Elements from the Meter to the Micron: Multiscale Analysis Workflows for Elemental and Derivative Mineral Data
Jonathan Knapp; Toti Larson, Ph.D.
Methods/Procedures/Processes: Decision-makers in oil and gas and mineral exploration use data to form and test a hypothesis. These high-risk, high-reward experiments include the drilling of exploration wells and the completion of mining projects. Rock imaging and high resolution data collection are emerging tools for providing decision-makers with actionable intelligence to reduce risk and find more resources. Geochemical visualization, the systematic qualitative or quantitative imaging of elements from geologic samples, provides a pathway to translate imaging data into a scalable workflow.
The workflow for collecting, analyzing, and utilizing data visualization across multiple scales requires re-examination within the context of scientific decision-making for exploration. We propose a multi-scale approach that combines sample down-selection with robust sample classification. Down-selection based on robust characterization allows results to be translated up-scale. We will examine three elemental geochemical visualization technologies to demonstrate how this workflow can be applied: (1) XRF scanning with imaging, (2) micro-XRF elemental mapping, and (3) automated mineralogy.
Bulk geochemical analysis of core, RC chips, and cuttings with XRF was revolutionized with the development of portable XRF scanning.
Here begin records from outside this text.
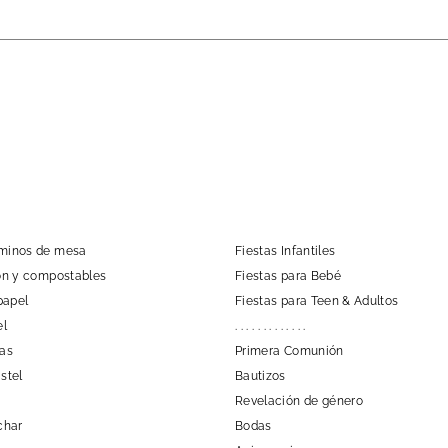
aminos de mesa
Fiestas Infantiles
tón y compostables
Fiestas para Bebé
papel
Fiestas para Teen & Adultos
el
. . . . . . . . . . . . .
las
Primera Comunión
stel
Bautizos
Revelación de género
char
Bodas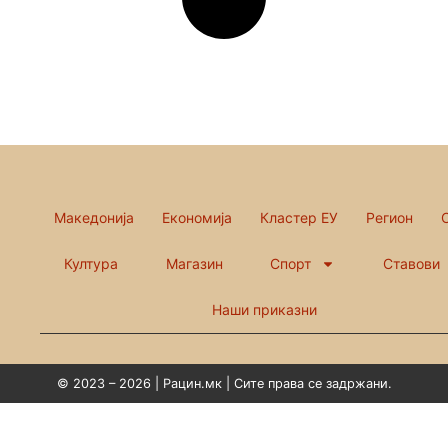
Македонија
Економија
Кластер ЕУ
Регион
Култура
Магазин
Спорт
Ставови
Наши приказни
© 2023 – 2026 | Рацин.мк | Сите права се задржани.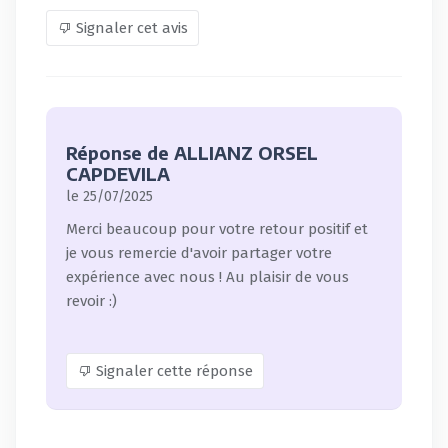
Signaler cet avis
Réponse de ALLIANZ ORSEL
CAPDEVILA
le 25/07/2025
Merci beaucoup pour votre retour positif et
je vous remercie d'avoir partager votre
expérience avec nous ! Au plaisir de vous
revoir :)
Signaler cette réponse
Advances in detector technology and automation have empowered analysis at the speed of drilling. In oil and gas, depth-registered elemental data from core and cuttings can be used for chemostratigraphy, an environment of deposition analysis, geosteering, and the calculations of petrophysical attributes. In mining, this data can assist in lithologic logging, the identification of target zones and indicator minerals, and mapping cut-off grade. Remote analysis and geologically-informed interpretation has been empowered by the innovation of combining elemental data with classification technology like clustering and high-resolution photography. The resulting chemofacies classifications empower a scheme for sample down-selection that is inclusive, robust, and heuristic.
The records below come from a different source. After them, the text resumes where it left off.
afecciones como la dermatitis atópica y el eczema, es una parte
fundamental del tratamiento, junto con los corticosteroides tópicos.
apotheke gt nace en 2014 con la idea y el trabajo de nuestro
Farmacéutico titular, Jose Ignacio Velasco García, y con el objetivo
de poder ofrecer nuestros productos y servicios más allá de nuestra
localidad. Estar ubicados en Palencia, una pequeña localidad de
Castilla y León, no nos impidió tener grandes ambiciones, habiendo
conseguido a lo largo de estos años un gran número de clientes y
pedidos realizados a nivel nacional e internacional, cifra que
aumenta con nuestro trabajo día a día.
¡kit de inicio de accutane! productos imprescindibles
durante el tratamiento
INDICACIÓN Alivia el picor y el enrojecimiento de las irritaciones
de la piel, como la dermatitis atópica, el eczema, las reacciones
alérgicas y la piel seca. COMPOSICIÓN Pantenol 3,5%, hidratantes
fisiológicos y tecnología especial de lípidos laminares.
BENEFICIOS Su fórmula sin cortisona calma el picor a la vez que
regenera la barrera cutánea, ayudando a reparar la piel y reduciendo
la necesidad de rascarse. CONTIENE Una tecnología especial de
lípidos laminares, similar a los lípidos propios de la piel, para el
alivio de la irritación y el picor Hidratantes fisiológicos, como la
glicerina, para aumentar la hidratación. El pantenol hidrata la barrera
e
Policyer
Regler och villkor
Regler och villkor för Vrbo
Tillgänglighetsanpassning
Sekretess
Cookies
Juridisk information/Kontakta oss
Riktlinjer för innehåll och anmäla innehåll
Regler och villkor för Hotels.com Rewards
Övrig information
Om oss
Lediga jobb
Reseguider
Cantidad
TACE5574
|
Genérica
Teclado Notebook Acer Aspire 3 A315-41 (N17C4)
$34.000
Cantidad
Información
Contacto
Micro-XRF scanning utilizes polycarpellary x-ray optics and rapid stages to make elemental visualizations within the context of mineral distribution and texture. Elemental maps with down to 18µm resolution can be displayed as relative intensity maps, quantified concentration maps, or the XRF spectra matched to mineral databases to make mineral maps. Samples do not require coatings and can be measured as core or scatter mounts of cuttings, sediment, or RC chips. In addition to mineral and lithological characterization, this tool can identify and target datable minerals with LA-ICPMS, geochemical, and mineral vectoring for mining and quick-look lithology from cuttings and selecting samples locations for higher-resolution analysis.
Scanning electron microscopes remain a critical part of the lithologic characterization workflow. Sub-micron resolution and the ability to standardize measurements enables data to be collected systematically at the scale of rock and mineral formation. Automated mineralogy automates the collection of BSE images and EDS x-rays from an SEM with spectral matching to generate mineral maps. This mineral information can be used to create more objective lithologic logs using lithotyping workflows, validation of rock-physics workflows, rapid identification of pathfinder or indicator minerals, and characterization of ore or resource mineralogy, allowing ongoing assessment of viability or during exploration.
All three scales of analysis can contribute to exploration model thinking. The utilization of workflows that select higher resolution samples from lower-resolution but more comprehensive analysis empowers a systematic expansion of analysis results up-stream. Hardware innovations have allowed all three levels of analysis to be deployed on mine-sites or drill rigs. These technologies work across scales for a complete understanding of lithology, mineralogy, and geochemistry.